WHAT THE TASK REQUIRES. Copy every entry word for word. Skip the pictures.

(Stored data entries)
================
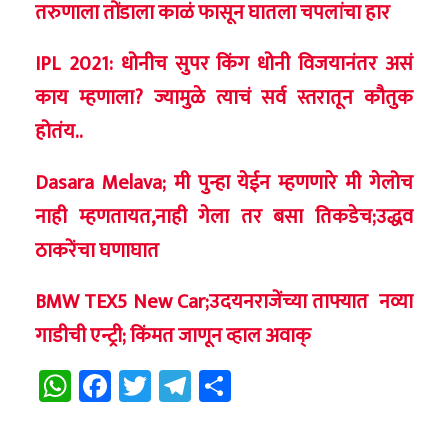
तरुणाला तोंडाला काळं फासून घातला चपलांचा हार
IPL 2021: धोनीच सुपर किंग धोनी विजयानंतर असं
काय म्हणाला? ज्यामुळे त्याचं सर्व स्तरातून कौतुक
होतंय..
Dasara Melava; मी पुन्हा येईन म्हणणारे मी गेलोच
नाही म्हणतायत,नाही गेला तर बसा तिकडेच;उद्धव
ठाकरेंचा घणाघात
BMW TEX5 New Car;उदयनराजेंच्या ताफ्यात नव्या
गाडीची एन्ट्री; किंमत जाणून व्हाल अवाक्
WhatsApp
Facebook
Twitter
Telegram
Share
================
ANSWER.
तरुणाला तोंडाला काळं फासून घातला चपलांचा हार
IPL 2021: धोनीच सुपर किंग धोनी विजयानंतर असं
काय म्हणाला? ज्यामुळे त्याचं सर्व स्तरातून कौतुक
होतंय..
Dasara Melava; मी पुन्हा येईन म्हणणारे मी गेलोच
नाही म्हणतायत,नाही गेला तर बसा तिकडेच;उद्धव
ठाकरेंचा घणाघात
BMW TEX5 New Car;उदयनराजेंच्या ताफ्यात नव्या
गाडीची एन्ट्री; किंमत जाणून व्हाल अवाक्
WhatsApp
Facebook
Twitter
Telegram
Share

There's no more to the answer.